:: What you have to do ::
Write out every record below exactly as it stands, leaving the pictures out.

(Stored data entries)

——

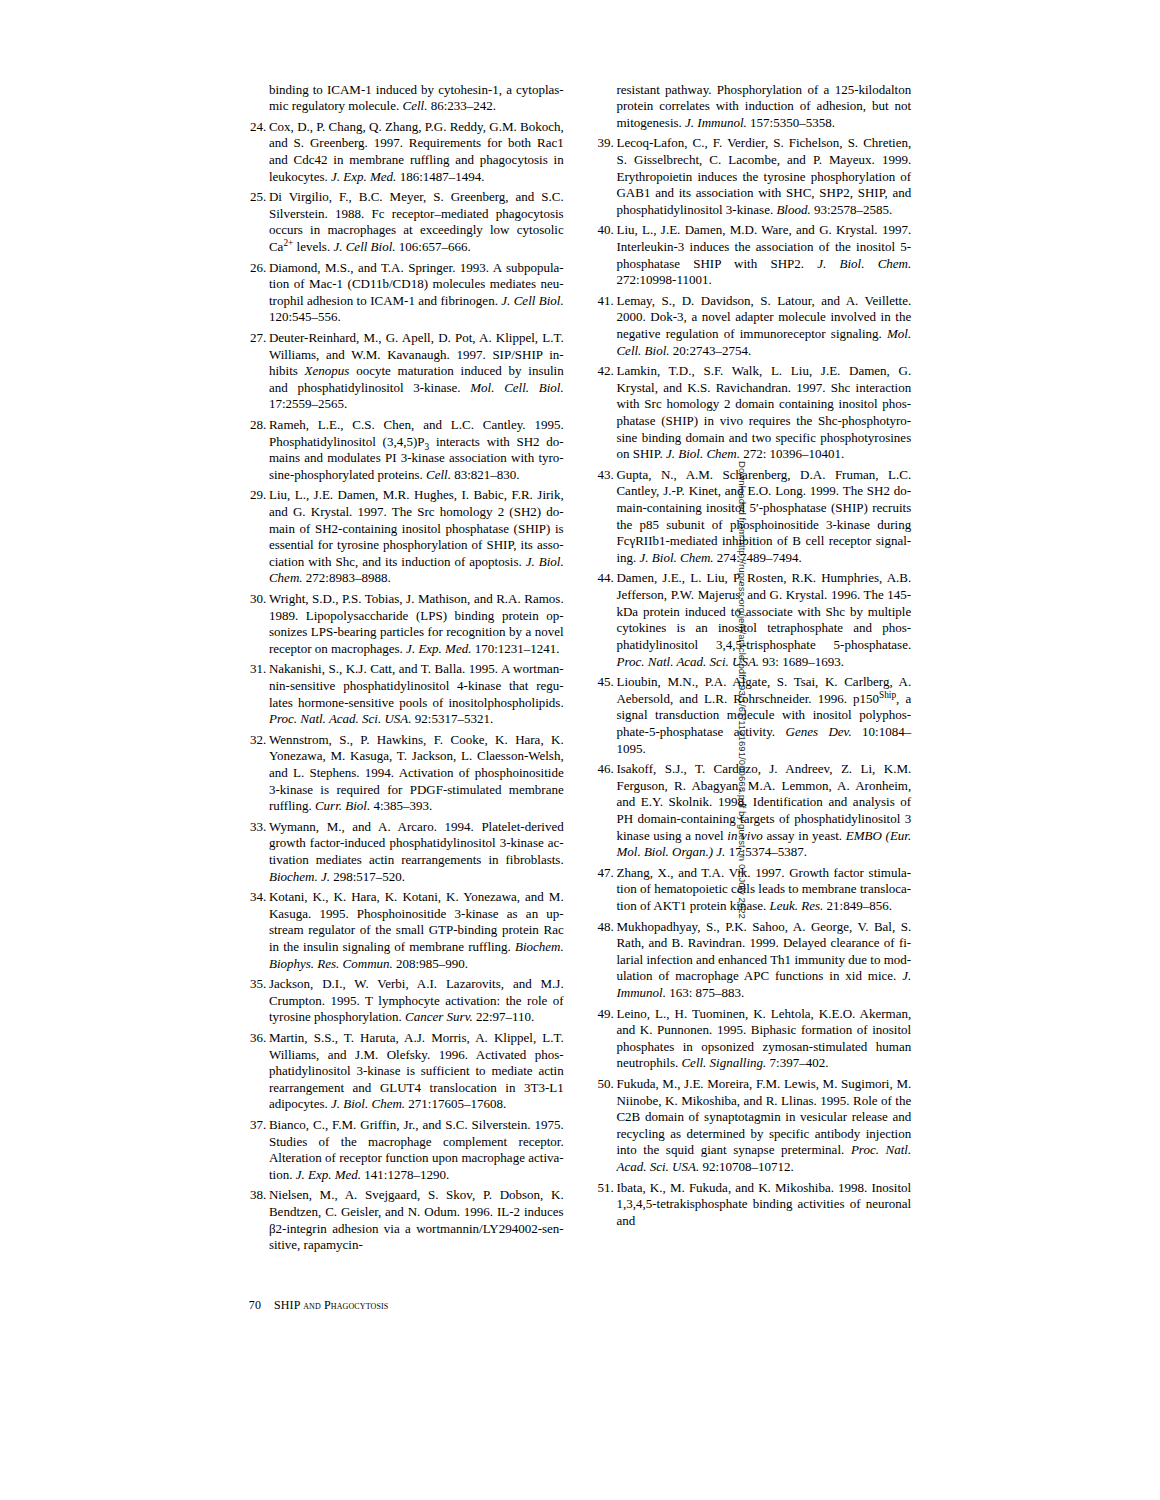Downloaded from http://rupress.org/jem/article-pdf/193/1/61/1131691/000668.pdf by guest on 01 July 2022
binding to ICAM-1 induced by cytohesin-1, a cytoplasmic regulatory molecule. Cell. 86:233–242.
24. Cox, D., P. Chang, Q. Zhang, P.G. Reddy, G.M. Bokoch, and S. Greenberg. 1997. Requirements for both Rac1 and Cdc42 in membrane ruffling and phagocytosis in leukocytes. J. Exp. Med. 186:1487–1494.
25. Di Virgilio, F., B.C. Meyer, S. Greenberg, and S.C. Silverstein. 1988. Fc receptor–mediated phagocytosis occurs in macrophages at exceedingly low cytosolic Ca2+ levels. J. Cell Biol. 106:657–666.
26. Diamond, M.S., and T.A. Springer. 1993. A subpopulation of Mac-1 (CD11b/CD18) molecules mediates neutrophil adhesion to ICAM-1 and fibrinogen. J. Cell Biol. 120:545–556.
27. Deuter-Reinhard, M., G. Apell, D. Pot, A. Klippel, L.T. Williams, and W.M. Kavanaugh. 1997. SIP/SHIP inhibits Xenopus oocyte maturation induced by insulin and phosphatidylinositol 3-kinase. Mol. Cell. Biol. 17:2559–2565.
28. Rameh, L.E., C.S. Chen, and L.C. Cantley. 1995. Phosphatidylinositol (3,4,5)P3 interacts with SH2 domains and modulates PI 3-kinase association with tyrosine-phosphorylated proteins. Cell. 83:821–830.
29. Liu, L., J.E. Damen, M.R. Hughes, I. Babic, F.R. Jirik, and G. Krystal. 1997. The Src homology 2 (SH2) domain of SH2-containing inositol phosphatase (SHIP) is essential for tyrosine phosphorylation of SHIP, its association with Shc, and its induction of apoptosis. J. Biol. Chem. 272:8983–8988.
30. Wright, S.D., P.S. Tobias, J. Mathison, and R.A. Ramos. 1989. Lipopolysaccharide (LPS) binding protein opsonizes LPS-bearing particles for recognition by a novel receptor on macrophages. J. Exp. Med. 170:1231–1241.
31. Nakanishi, S., K.J. Catt, and T. Balla. 1995. A wortmannin-sensitive phosphatidylinositol 4-kinase that regulates hormone-sensitive pools of inositolphospholipids. Proc. Natl. Acad. Sci. USA. 92:5317–5321.
32. Wennstrom, S., P. Hawkins, F. Cooke, K. Hara, K. Yonezawa, M. Kasuga, T. Jackson, L. Claesson-Welsh, and L. Stephens. 1994. Activation of phosphoinositide 3-kinase is required for PDGF-stimulated membrane ruffling. Curr. Biol. 4:385–393.
33. Wymann, M., and A. Arcaro. 1994. Platelet-derived growth factor-induced phosphatidylinositol 3-kinase activation mediates actin rearrangements in fibroblasts. Biochem. J. 298:517–520.
34. Kotani, K., K. Hara, K. Kotani, K. Yonezawa, and M. Kasuga. 1995. Phosphoinositide 3-kinase as an upstream regulator of the small GTP-binding protein Rac in the insulin signaling of membrane ruffling. Biochem. Biophys. Res. Commun. 208:985–990.
35. Jackson, D.I., W. Verbi, A.I. Lazarovits, and M.J. Crumpton. 1995. T lymphocyte activation: the role of tyrosine phosphorylation. Cancer Surv. 22:97–110.
36. Martin, S.S., T. Haruta, A.J. Morris, A. Klippel, L.T. Williams, and J.M. Olefsky. 1996. Activated phosphatidylinositol 3-kinase is sufficient to mediate actin rearrangement and GLUT4 translocation in 3T3-L1 adipocytes. J. Biol. Chem. 271:17605–17608.
37. Bianco, C., F.M. Griffin, Jr., and S.C. Silverstein. 1975. Studies of the macrophage complement receptor. Alteration of receptor function upon macrophage activation. J. Exp. Med. 141:1278–1290.
38. Nielsen, M., A. Svejgaard, S. Skov, P. Dobson, K. Bendtzen, C. Geisler, and N. Odum. 1996. IL-2 induces β2-integrin adhesion via a wortmannin/LY294002-sensitive, rapamycin-
resistant pathway. Phosphorylation of a 125-kilodalton protein correlates with induction of adhesion, but not mitogenesis. J. Immunol. 157:5350–5358.
39. Lecoq-Lafon, C., F. Verdier, S. Fichelson, S. Chretien, S. Gisselbrecht, C. Lacombe, and P. Mayeux. 1999. Erythropoietin induces the tyrosine phosphorylation of GAB1 and its association with SHC, SHP2, SHIP, and phosphatidylinositol 3-kinase. Blood. 93:2578–2585.
40. Liu, L., J.E. Damen, M.D. Ware, and G. Krystal. 1997. Interleukin-3 induces the association of the inositol 5-phosphatase SHIP with SHP2. J. Biol. Chem. 272:10998-11001.
41. Lemay, S., D. Davidson, S. Latour, and A. Veillette. 2000. Dok-3, a novel adapter molecule involved in the negative regulation of immunoreceptor signaling. Mol. Cell. Biol. 20:2743–2754.
42. Lamkin, T.D., S.F. Walk, L. Liu, J.E. Damen, G. Krystal, and K.S. Ravichandran. 1997. Shc interaction with Src homology 2 domain containing inositol phosphatase (SHIP) in vivo requires the Shc-phosphotyrosine binding domain and two specific phosphotyrosines on SHIP. J. Biol. Chem. 272: 10396–10401.
43. Gupta, N., A.M. Scharenberg, D.A. Fruman, L.C. Cantley, J.-P. Kinet, and E.O. Long. 1999. The SH2 domain-containing inositol 5′-phosphatase (SHIP) recruits the p85 subunit of phosphoinositide 3-kinase during FcγRIIb1-mediated inhibition of B cell receptor signaling. J. Biol. Chem. 274:7489–7494.
44. Damen, J.E., L. Liu, P. Rosten, R.K. Humphries, A.B. Jefferson, P.W. Majerus, and G. Krystal. 1996. The 145-kDa protein induced to associate with Shc by multiple cytokines is an inositol tetraphosphate and phosphatidylinositol 3,4,5-trisphosphate 5-phosphatase. Proc. Natl. Acad. Sci. USA. 93: 1689–1693.
45. Lioubin, M.N., P.A. Algate, S. Tsai, K. Carlberg, A. Aebersold, and L.R. Rohrschneider. 1996. p150Ship, a signal transduction molecule with inositol polyphosphate-5-phosphatase activity. Genes Dev. 10:1084–1095.
46. Isakoff, S.J., T. Cardozo, J. Andreev, Z. Li, K.M. Ferguson, R. Abagyan, M.A. Lemmon, A. Aronheim, and E.Y. Skolnik. 1998. Identification and analysis of PH domain-containing targets of phosphatidylinositol 3 kinase using a novel in vivo assay in yeast. EMBO (Eur. Mol. Biol. Organ.) J. 17:5374–5387.
47. Zhang, X., and T.A. Vik. 1997. Growth factor stimulation of hematopoietic cells leads to membrane translocation of AKT1 protein kinase. Leuk. Res. 21:849–856.
48. Mukhopadhyay, S., P.K. Sahoo, A. George, V. Bal, S. Rath, and B. Ravindran. 1999. Delayed clearance of filarial infection and enhanced Th1 immunity due to modulation of macrophage APC functions in xid mice. J. Immunol. 163: 875–883.
49. Leino, L., H. Tuominen, K. Lehtola, K.E.O. Akerman, and K. Punnonen. 1995. Biphasic formation of inositol phosphates in opsonized zymosan-stimulated human neutrophils. Cell. Signalling. 7:397–402.
50. Fukuda, M., J.E. Moreira, F.M. Lewis, M. Sugimori, M. Niinobe, K. Mikoshiba, and R. Llinas. 1995. Role of the C2B domain of synaptotagmin in vesicular release and recycling as determined by specific antibody injection into the squid giant synapse preterminal. Proc. Natl. Acad. Sci. USA. 92:10708–10712.
51. Ibata, K., M. Fukuda, and K. Mikoshiba. 1998. Inositol 1,3,4,5-tetrakisphosphate binding activities of neuronal and
70 SHIP and Phagocytosis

——

:: Exercise response ::
Downloaded from http://rupress.org/jem/article-pdf/193/1/61/1131691/000668.pdf by guest on 01 July 2022
binding to ICAM-1 induced by cytohesin-1, a cytoplasmic regulatory molecule. Cell. 86:233–242.
24. Cox, D., P. Chang, Q. Zhang, P.G. Reddy, G.M. Bokoch, and S. Greenberg. 1997. Requirements for both Rac1 and Cdc42 in membrane ruffling and phagocytosis in leukocytes. J. Exp. Med. 186:1487–1494.
25. Di Virgilio, F., B.C. Meyer, S. Greenberg, and S.C. Silverstein. 1988. Fc receptor–mediated phagocytosis occurs in macrophages at exceedingly low cytosolic Ca2+ levels. J. Cell Biol. 106:657–666.
26. Diamond, M.S., and T.A. Springer. 1993. A subpopulation of Mac-1 (CD11b/CD18) molecules mediates neutrophil adhesion to ICAM-1 and fibrinogen. J. Cell Biol. 120:545–556.
27. Deuter-Reinhard, M., G. Apell, D. Pot, A. Klippel, L.T. Williams, and W.M. Kavanaugh. 1997. SIP/SHIP inhibits Xenopus oocyte maturation induced by insulin and phosphatidylinositol 3-kinase. Mol. Cell. Biol. 17:2559–2565.
28. Rameh, L.E., C.S. Chen, and L.C. Cantley. 1995. Phosphatidylinositol (3,4,5)P3 interacts with SH2 domains and modulates PI 3-kinase association with tyrosine-phosphorylated proteins. Cell. 83:821–830.
29. Liu, L., J.E. Damen, M.R. Hughes, I. Babic, F.R. Jirik, and G. Krystal. 1997. The Src homology 2 (SH2) domain of SH2-containing inositol phosphatase (SHIP) is essential for tyrosine phosphorylation of SHIP, its association with Shc, and its induction of apoptosis. J. Biol. Chem. 272:8983–8988.
30. Wright, S.D., P.S. Tobias, J. Mathison, and R.A. Ramos. 1989. Lipopolysaccharide (LPS) binding protein opsonizes LPS-bearing particles for recognition by a novel receptor on macrophages. J. Exp. Med. 170:1231–1241.
31. Nakanishi, S., K.J. Catt, and T. Balla. 1995. A wortmannin-sensitive phosphatidylinositol 4-kinase that regulates hormone-sensitive pools of inositolphospholipids. Proc. Natl. Acad. Sci. USA. 92:5317–5321.
32. Wennstrom, S., P. Hawkins, F. Cooke, K. Hara, K. Yonezawa, M. Kasuga, T. Jackson, L. Claesson-Welsh, and L. Stephens. 1994. Activation of phosphoinositide 3-kinase is required for PDGF-stimulated membrane ruffling. Curr. Biol. 4:385–393.
33. Wymann, M., and A. Arcaro. 1994. Platelet-derived growth factor-induced phosphatidylinositol 3-kinase activation mediates actin rearrangements in fibroblasts. Biochem. J. 298:517–520.
34. Kotani, K., K. Hara, K. Kotani, K. Yonezawa, and M. Kasuga. 1995. Phosphoinositide 3-kinase as an upstream regulator of the small GTP-binding protein Rac in the insulin signaling of membrane ruffling. Biochem. Biophys. Res. Commun. 208:985–990.
35. Jackson, D.I., W. Verbi, A.I. Lazarovits, and M.J. Crumpton. 1995. T lymphocyte activation: the role of tyrosine phosphorylation. Cancer Surv. 22:97–110.
36. Martin, S.S., T. Haruta, A.J. Morris, A. Klippel, L.T. Williams, and J.M. Olefsky. 1996. Activated phosphatidylinositol 3-kinase is sufficient to mediate actin rearrangement and GLUT4 translocation in 3T3-L1 adipocytes. J. Biol. Chem. 271:17605–17608.
37. Bianco, C., F.M. Griffin, Jr., and S.C. Silverstein. 1975. Studies of the macrophage complement receptor. Alteration of receptor function upon macrophage activation. J. Exp. Med. 141:1278–1290.
38. Nielsen, M., A. Svejgaard, S. Skov, P. Dobson, K. Bendtzen, C. Geisler, and N. Odum. 1996. IL-2 induces β2-integrin adhesion via a wortmannin/LY294002-sensitive, rapamycin-
resistant pathway. Phosphorylation of a 125-kilodalton protein correlates with induction of adhesion, but not mitogenesis. J. Immunol. 157:5350–5358.
39. Lecoq-Lafon, C., F. Verdier, S. Fichelson, S. Chretien, S. Gisselbrecht, C. Lacombe, and P. Mayeux. 1999. Erythropoietin induces the tyrosine phosphorylation of GAB1 and its association with SHC, SHP2, SHIP, and phosphatidylinositol 3-kinase. Blood. 93:2578–2585.
40. Liu, L., J.E. Damen, M.D. Ware, and G. Krystal. 1997. Interleukin-3 induces the association of the inositol 5-phosphatase SHIP with SHP2. J. Biol. Chem. 272:10998-11001.
41. Lemay, S., D. Davidson, S. Latour, and A. Veillette. 2000. Dok-3, a novel adapter molecule involved in the negative regulation of immunoreceptor signaling. Mol. Cell. Biol. 20:2743–2754.
42. Lamkin, T.D., S.F. Walk, L. Liu, J.E. Damen, G. Krystal, and K.S. Ravichandran. 1997. Shc interaction with Src homology 2 domain containing inositol phosphatase (SHIP) in vivo requires the Shc-phosphotyrosine binding domain and two specific phosphotyrosines on SHIP. J. Biol. Chem. 272: 10396–10401.
43. Gupta, N., A.M. Scharenberg, D.A. Fruman, L.C. Cantley, J.-P. Kinet, and E.O. Long. 1999. The SH2 domain-containing inositol 5′-phosphatase (SHIP) recruits the p85 subunit of phosphoinositide 3-kinase during FcγRIIb1-mediated inhibition of B cell receptor signaling. J. Biol. Chem. 274:7489–7494.
44. Damen, J.E., L. Liu, P. Rosten, R.K. Humphries, A.B. Jefferson, P.W. Majerus, and G. Krystal. 1996. The 145-kDa protein induced to associate with Shc by multiple cytokines is an inositol tetraphosphate and phosphatidylinositol 3,4,5-trisphosphate 5-phosphatase. Proc. Natl. Acad. Sci. USA. 93: 1689–1693.
45. Lioubin, M.N., P.A. Algate, S. Tsai, K. Carlberg, A. Aebersold, and L.R. Rohrschneider. 1996. p150Ship, a signal transduction molecule with inositol polyphosphate-5-phosphatase activity. Genes Dev. 10:1084–1095.
46. Isakoff, S.J., T. Cardozo, J. Andreev, Z. Li, K.M. Ferguson, R. Abagyan, M.A. Lemmon, A. Aronheim, and E.Y. Skolnik. 1998. Identification and analysis of PH domain-containing targets of phosphatidylinositol 3 kinase using a novel in vivo assay in yeast. EMBO (Eur. Mol. Biol. Organ.) J. 17:5374–5387.
47. Zhang, X., and T.A. Vik. 1997. Growth factor stimulation of hematopoietic cells leads to membrane translocation of AKT1 protein kinase. Leuk. Res. 21:849–856.
48. Mukhopadhyay, S., P.K. Sahoo, A. George, V. Bal, S. Rath, and B. Ravindran. 1999. Delayed clearance of filarial infection and enhanced Th1 immunity due to modulation of macrophage APC functions in xid mice. J. Immunol. 163: 875–883.
49. Leino, L., H. Tuominen, K. Lehtola, K.E.O. Akerman, and K. Punnonen. 1995. Biphasic formation of inositol phosphates in opsonized zymosan-stimulated human neutrophils. Cell. Signalling. 7:397–402.
50. Fukuda, M., J.E. Moreira, F.M. Lewis, M. Sugimori, M. Niinobe, K. Mikoshiba, and R. Llinas. 1995. Role of the C2B domain of synaptotagmin in vesicular release and recycling as determined by specific antibody injection into the squid giant synapse preterminal. Proc. Natl. Acad. Sci. USA. 92:10708–10712.
51. Ibata, K., M. Fukuda, and K. Mikoshiba. 1998. Inositol 1,3,4,5-tetrakisphosphate binding activities of neuronal and
70 SHIP and Phagocytosis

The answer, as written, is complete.